# Dataset content:
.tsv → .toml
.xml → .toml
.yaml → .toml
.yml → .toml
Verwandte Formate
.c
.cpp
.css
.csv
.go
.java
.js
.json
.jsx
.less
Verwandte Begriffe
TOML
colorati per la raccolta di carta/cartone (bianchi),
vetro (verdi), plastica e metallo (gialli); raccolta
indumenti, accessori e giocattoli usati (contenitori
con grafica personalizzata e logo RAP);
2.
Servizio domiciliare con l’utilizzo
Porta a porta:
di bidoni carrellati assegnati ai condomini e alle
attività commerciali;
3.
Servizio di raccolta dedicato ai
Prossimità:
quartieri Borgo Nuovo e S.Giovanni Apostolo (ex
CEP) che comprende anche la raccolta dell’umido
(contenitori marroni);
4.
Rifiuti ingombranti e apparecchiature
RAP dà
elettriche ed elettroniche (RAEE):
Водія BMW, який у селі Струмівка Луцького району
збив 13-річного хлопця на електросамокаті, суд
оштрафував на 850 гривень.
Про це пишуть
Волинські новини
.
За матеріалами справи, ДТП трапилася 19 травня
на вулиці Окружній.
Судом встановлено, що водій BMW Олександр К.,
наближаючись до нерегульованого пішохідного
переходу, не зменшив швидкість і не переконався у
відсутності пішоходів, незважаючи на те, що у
...
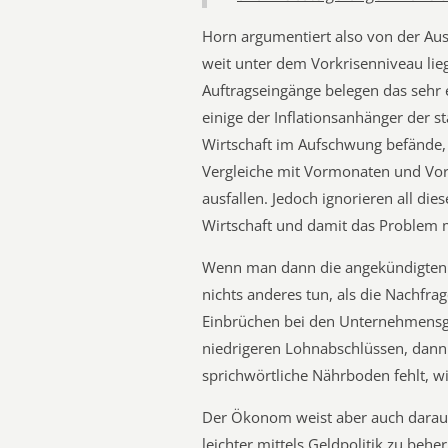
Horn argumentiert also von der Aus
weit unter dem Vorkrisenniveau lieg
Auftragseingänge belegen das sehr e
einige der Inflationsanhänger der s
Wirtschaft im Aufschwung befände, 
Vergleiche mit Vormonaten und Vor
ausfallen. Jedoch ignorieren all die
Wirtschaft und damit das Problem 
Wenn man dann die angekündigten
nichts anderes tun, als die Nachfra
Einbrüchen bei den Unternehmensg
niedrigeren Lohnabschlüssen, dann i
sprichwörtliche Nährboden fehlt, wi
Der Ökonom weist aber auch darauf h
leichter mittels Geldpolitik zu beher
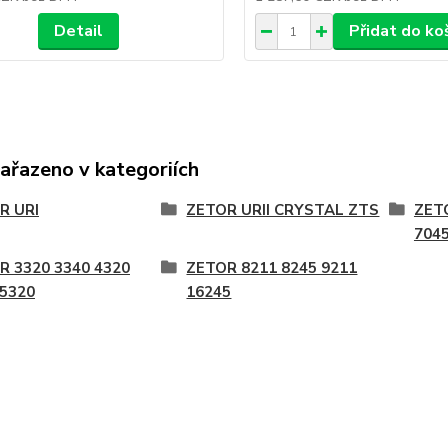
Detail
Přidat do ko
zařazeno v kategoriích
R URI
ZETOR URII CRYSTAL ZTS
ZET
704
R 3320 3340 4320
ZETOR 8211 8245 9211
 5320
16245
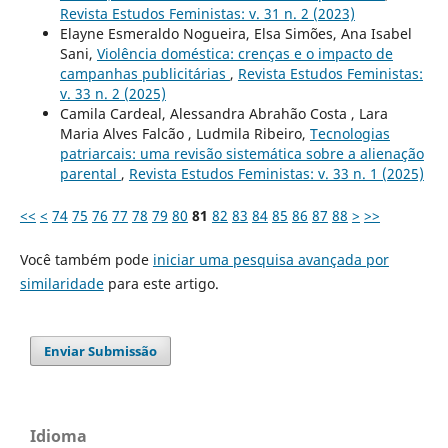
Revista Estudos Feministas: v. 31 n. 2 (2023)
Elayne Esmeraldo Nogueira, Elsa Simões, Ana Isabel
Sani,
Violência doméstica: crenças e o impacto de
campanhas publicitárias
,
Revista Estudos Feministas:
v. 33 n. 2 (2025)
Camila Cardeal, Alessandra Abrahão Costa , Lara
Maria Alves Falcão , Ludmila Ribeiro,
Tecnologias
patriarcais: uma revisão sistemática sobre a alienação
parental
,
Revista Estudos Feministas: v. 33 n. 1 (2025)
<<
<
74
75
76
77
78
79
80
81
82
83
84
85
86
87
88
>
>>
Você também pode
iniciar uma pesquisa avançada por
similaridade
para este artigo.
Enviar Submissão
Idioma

# What you are asked to do:
From the data above, pull out every line that contains the string "Revista".

# Result of this exercise:
Revista Estudos Feministas: v. 31 n. 2 (2023)
Revista Estudos Feministas:
Revista Estudos Feministas: v. 33 n. 1 (2025)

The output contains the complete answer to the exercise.